= Taranaki Herald =

Defunct New Zealand newspaper (1852–1989)

The Taranaki Herald was an afternoon daily newspaper, published in New Plymouth, New Zealand. It began publishing as a four-page tabloid on 4 August 1852. It was the first newspaper published in Taranaki, and it became the country's oldest daily newspaper when the Lyttelton Times closed in 1935. The Taranaki Herald ceased publication in 1989.

==History==

The newspaper was founded by William Collins and Garland William Woon, who hired William Morgan Crompton as its first editor. It began as a weekly paper, moved to twice-weekly publication in 1867 and began appearing daily in 1877.

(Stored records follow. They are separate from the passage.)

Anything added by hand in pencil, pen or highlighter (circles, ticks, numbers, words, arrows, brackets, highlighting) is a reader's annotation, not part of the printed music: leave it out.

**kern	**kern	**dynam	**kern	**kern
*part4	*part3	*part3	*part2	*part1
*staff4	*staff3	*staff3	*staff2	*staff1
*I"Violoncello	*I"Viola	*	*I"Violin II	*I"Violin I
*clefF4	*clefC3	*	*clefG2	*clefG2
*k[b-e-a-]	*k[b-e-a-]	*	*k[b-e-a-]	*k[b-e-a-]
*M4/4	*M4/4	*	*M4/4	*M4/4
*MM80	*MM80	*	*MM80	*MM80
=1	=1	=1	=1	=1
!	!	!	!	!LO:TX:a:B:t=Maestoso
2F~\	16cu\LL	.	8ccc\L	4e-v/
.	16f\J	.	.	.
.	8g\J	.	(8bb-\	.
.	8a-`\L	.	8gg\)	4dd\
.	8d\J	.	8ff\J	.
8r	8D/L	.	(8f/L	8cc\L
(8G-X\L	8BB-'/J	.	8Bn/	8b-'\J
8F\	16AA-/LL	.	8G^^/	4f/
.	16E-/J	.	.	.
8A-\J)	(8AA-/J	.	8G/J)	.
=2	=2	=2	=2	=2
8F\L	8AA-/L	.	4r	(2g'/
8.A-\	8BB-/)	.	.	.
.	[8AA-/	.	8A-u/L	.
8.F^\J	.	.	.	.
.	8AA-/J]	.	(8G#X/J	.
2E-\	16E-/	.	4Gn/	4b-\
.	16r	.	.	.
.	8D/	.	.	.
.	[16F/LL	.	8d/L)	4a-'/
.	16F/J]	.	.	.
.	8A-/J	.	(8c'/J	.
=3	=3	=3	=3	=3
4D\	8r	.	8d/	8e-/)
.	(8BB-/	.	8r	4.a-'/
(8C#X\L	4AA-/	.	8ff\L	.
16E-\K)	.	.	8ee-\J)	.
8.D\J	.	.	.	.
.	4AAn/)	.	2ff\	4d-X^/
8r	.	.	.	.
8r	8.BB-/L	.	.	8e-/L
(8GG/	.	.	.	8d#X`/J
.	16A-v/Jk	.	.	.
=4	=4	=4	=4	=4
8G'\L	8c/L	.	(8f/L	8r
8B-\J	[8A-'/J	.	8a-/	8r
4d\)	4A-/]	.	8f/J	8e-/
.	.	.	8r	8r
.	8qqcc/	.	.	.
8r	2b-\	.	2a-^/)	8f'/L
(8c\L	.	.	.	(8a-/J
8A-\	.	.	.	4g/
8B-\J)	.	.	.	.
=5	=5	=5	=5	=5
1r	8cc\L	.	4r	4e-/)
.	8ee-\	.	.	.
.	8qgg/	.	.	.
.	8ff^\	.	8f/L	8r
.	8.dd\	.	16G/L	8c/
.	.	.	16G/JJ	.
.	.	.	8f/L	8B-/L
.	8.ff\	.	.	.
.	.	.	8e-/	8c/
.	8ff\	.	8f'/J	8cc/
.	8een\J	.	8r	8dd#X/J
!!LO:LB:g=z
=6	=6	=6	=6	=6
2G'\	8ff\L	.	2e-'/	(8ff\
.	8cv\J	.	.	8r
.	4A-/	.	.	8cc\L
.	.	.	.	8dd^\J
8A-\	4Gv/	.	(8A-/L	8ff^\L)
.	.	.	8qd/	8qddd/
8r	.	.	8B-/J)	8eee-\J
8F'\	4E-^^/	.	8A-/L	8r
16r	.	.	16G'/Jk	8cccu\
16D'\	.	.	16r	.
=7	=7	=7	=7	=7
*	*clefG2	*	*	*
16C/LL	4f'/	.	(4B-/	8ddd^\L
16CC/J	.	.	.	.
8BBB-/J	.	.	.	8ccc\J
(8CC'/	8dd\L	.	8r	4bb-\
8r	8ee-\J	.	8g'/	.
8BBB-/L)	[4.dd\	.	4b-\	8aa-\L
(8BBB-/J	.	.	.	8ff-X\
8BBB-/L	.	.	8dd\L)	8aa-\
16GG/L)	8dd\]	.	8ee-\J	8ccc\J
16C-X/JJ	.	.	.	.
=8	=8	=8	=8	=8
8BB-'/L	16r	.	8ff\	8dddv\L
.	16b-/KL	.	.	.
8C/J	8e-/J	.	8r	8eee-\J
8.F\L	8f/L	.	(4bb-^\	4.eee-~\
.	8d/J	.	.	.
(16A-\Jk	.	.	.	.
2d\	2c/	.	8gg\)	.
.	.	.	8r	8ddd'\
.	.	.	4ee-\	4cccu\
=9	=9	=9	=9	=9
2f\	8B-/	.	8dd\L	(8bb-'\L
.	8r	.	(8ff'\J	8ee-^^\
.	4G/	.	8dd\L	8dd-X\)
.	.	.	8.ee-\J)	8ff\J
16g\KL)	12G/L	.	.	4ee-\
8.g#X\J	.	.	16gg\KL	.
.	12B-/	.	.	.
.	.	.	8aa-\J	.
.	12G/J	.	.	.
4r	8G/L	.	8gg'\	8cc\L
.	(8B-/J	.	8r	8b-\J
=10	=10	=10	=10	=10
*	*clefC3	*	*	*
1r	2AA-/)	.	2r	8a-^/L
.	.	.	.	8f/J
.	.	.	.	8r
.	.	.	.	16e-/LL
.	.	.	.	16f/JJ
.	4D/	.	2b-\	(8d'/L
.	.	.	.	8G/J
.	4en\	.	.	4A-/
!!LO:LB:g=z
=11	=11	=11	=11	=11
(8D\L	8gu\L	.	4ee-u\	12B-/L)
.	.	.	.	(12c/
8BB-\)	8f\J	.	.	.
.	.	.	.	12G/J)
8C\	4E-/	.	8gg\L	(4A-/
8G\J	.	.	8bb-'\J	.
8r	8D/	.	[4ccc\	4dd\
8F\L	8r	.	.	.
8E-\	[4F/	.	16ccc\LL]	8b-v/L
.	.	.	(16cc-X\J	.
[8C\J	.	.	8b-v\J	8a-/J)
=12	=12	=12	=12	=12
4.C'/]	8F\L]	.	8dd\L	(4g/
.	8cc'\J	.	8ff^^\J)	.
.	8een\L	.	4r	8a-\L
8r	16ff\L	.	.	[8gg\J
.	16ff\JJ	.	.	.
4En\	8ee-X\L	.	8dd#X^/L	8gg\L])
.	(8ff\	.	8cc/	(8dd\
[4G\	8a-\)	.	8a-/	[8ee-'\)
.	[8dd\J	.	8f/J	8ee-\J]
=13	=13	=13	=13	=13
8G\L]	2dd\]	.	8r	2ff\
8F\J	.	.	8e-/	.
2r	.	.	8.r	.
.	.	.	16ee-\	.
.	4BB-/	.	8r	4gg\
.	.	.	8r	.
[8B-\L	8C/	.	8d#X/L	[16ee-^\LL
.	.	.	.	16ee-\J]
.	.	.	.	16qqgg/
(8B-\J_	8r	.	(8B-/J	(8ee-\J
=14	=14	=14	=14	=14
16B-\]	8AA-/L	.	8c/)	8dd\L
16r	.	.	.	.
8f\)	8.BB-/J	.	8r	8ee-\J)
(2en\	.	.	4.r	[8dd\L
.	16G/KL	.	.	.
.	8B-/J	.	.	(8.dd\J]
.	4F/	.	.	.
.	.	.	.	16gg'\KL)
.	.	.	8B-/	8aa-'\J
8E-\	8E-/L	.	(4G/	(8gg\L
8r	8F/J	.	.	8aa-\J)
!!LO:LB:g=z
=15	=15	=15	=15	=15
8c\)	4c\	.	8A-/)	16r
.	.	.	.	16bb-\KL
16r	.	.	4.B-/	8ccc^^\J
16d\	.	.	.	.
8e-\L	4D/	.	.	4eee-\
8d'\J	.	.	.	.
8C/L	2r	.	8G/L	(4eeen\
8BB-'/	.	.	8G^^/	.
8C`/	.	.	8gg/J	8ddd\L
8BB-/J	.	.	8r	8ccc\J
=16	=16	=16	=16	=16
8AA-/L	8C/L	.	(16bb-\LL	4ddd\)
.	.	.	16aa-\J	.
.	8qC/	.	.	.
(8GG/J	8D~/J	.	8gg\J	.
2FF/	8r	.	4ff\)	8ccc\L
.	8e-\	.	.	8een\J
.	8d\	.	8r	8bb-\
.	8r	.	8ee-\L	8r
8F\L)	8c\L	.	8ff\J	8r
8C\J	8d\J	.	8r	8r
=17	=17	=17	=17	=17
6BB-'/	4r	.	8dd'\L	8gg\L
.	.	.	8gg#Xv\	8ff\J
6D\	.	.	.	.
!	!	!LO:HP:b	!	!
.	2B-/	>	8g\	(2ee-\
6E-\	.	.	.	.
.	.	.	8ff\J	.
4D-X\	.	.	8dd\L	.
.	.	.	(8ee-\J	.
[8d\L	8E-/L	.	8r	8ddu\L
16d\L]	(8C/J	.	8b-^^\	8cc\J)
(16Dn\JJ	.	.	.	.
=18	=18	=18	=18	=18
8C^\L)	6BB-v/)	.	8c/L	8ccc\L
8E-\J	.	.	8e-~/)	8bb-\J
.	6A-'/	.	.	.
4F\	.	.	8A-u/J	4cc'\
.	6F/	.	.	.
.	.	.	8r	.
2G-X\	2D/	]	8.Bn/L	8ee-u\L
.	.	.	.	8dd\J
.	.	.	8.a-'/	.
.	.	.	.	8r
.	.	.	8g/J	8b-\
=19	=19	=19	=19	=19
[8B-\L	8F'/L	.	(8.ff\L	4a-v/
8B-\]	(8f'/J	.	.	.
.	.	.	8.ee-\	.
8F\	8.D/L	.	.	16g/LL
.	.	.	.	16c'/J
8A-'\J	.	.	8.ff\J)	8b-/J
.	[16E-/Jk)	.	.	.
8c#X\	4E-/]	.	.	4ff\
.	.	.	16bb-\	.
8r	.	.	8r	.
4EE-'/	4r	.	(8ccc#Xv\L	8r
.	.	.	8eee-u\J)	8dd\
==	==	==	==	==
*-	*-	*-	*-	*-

Crompton was replaced as editor in 1854 by Richard Pheney, who quit in November 1856 when he opposed the newspaper owner's support for George Cutfield over Charles Brown as Taranaki Superintendent. In May 1857 Pheney was appointed as the first editor of a rival newspaper, the Taranaki News, which changed its name to the Taranaki Daily News when it began daily publication three years later.

Woon, who took over as editor following Pheney's departure, became renowned for his reporting of conflicts between imperial forces and local Māori in the First Taranaki War, with his paper being sold by subscription throughout Europe. In May 1860 he was accused by military authorities of writing material that could give "information to the enemy" after criticising the defence of the town and he ran an issue with one offending paragraph removed, the white space being filled with fullpoints. It remained the one and only time the Herald was censored.

In late 1867, the paper was sold to Henry Weston and his family retained strong links with the paper for the next 111 years. Weston was sole proprietor until 1920; his nephew Walter C. Weston took over until 1930 when it was registered as a private company. Weston remained as chairman and managing director and his wife, Lillian Weston, was a director until her death in 1978.

===Merger and end of publication===

In 1962, the Taranaki Herald and Taranaki Daily News, both of which were struggling with rising costs and the need for updated equipment, were amalgamated as Taranaki Newspapers Ltd, a subsidiary of NZ News Ltd, which owned the Auckland Star and Christchurch Star. Publication was merged at the Herald building in Currie St, New Plymouth, which it had occupied since 1900, and while the administration and publishing activity was combined, the editorial departments were kept separate and stayed fiercely competitive. Taranaki Newspapers was bought by Independent Newspapers Ltd (INL) in 1989, which closed the Herald because of falling circulation and advertising volumes.

==Other newspapers by same publisher==
Other newspapers published by the Herald included the Budget and the Taranaki Weekly Herald (1877–1932), the Sports Herald (1926–1930, 1946–1972) and during World War II a special weekly Overseas News Sheet for servicemen.

==Editors and journalists==

Editors included: William Henry John Seffern (1868–1895), Walter J. Penn (1895–1932), G. H. Dolby (1932–1937), A. B. Scanlan (1937–1965), Rash Avery (1965–1973), George Koea (1973–1987) and Lance Girling-Butcher (1987–1989). Walter J. Penn was father of Constance Penn Chapple and grandfather to Pilot Officer Paxton Chapple who died in service in Italy on 25 April 1945 and is buried in Ancona War Cemetery, Provincia di Ancona, Marche, Italy.

Its journalists have included June Litman, New Zealand's first female news editor, broadcaster Derryn Hinch, Western Institute of Technology at Taranaki (WITT) journalism head Jim Tucker, INL boss Rick Neville, former Dominion editor Richard Long, Ray Cleaver and singer Lew Pryme.